4. Schnelle Verfahren
Als im Jahr 2015, die sogenannte „Flüchtlingskrise“ in Salzburg ihren Höhepunkt erreicht, stellen wir auf einmal die Aushebelung sämtlicher Asylrechtskonformität fest. Zahlreich sind die Menschen auf der Flucht, die mit ihren Bescheiden im Büro auftauchen. Die Schlange steht raus bis auf die Straße und immer wieder die gleiche Feststellung: Menschen wird die Antragstellung auf internationalen Schutz verweigert. Was einen klaren Verstoß gegen die Genfer Flüchtlingskonvention darstellt, wird bei der Behörde damit quittiert, dass ich mit der Androhung einer Verhaftung, dazu aufgefordert werde die Dienststelle zu verlassen, nachdem ich gesetzeskonform, höflich aber resolut, darauf bestehe, dass eine Mutter und ihren zwei kleinen Kindern aus Syrien, ihren Antrag auf internationalen Schutz einbringen können. Dabei reißt mir die dort im Dienst tätige Beamtin den Akt aus den Händen. Schnelle Verfahren werden in der Realität gerne so übersetzt, dass es zu keiner umfassenden inhaltlichen Prüfung des Fluchtvorbringens kommen kann.
5. Kampf gegen Schlepper
Es gibt plötzlich zwei Meinungen darüber, ob man Menschen, die in Lebensgefahr sind, retten oder lieber sterben lassen soll. Das ist der erste Schritt in die Barbarei – Wolfgang Luef
Mit dem Kampf gegen Schlepper, hält es sich wie mit dem Krieg gegen den Terror. Wer genauer hinsieht und an der Oberfläche kratzt, stellt schnell fest, dass es sich um die hohle Konstruktion eines Feindbildes handelt, das meistens nur dem Zweck dient, Maßnahmen zu rechtfertigen, die sonst über keine Rechtfertigungsgrundlage verfügen. Die fehlende Differenziertheit in der Diskussion über Schlepperei, hilft dabei gewiss nicht, Menschenleben zu retten, sondern führt mittlerweile zunehmend zur Kriminalisierung von humanitären Arbeitskräften. Wie immer gilt auch hier, der Zweck heiligt alle Mittel.
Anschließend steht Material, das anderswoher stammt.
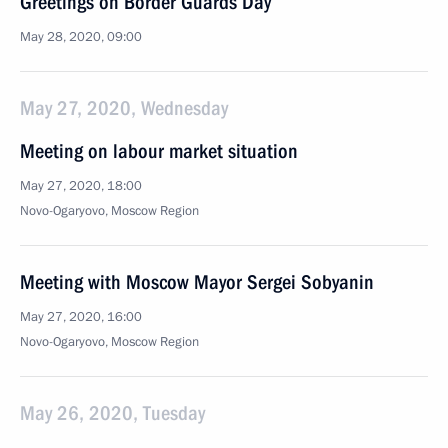
Greetings on Border Guards Day
May 28, 2020, 09:00
May 27, 2020, Wednesday
Meeting on labour market situation
May 27, 2020, 18:00
Novo-Ogaryovo, Moscow Region
Meeting with Moscow Mayor Sergei Sobyanin
May 27, 2020, 16:00
Novo-Ogaryovo, Moscow Region
May 26, 2020, Tuesday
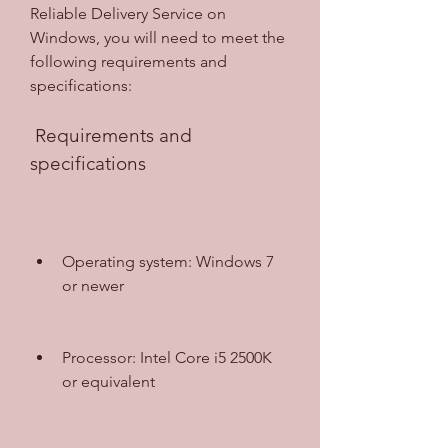
Reliable Delivery Service on 
Windows, you will need to meet the 
following requirements and 
specifications:
 Requirements and 
specifications
Operating system: Windows 7 
or newer
Processor: Intel Core i5 2500K 
or equivalent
Liebe Allianz der Vernunft,
Vernunft bedeutet doch, stets, die geistige Fähigkeit des Menschen, Einsichten zu gewinnen, sich ein Urteil zu bilden, die Zusammenhänge und die Ordnung des Wahrgenommenen zu erkennen und sich in seinem Handeln danach zu richten.
Aus diesem Grund und vielen noch gewichtigeren Gründen, ist es denke ich, wirklich höchste Zeit, verschiedene Einsichten zuzulassen.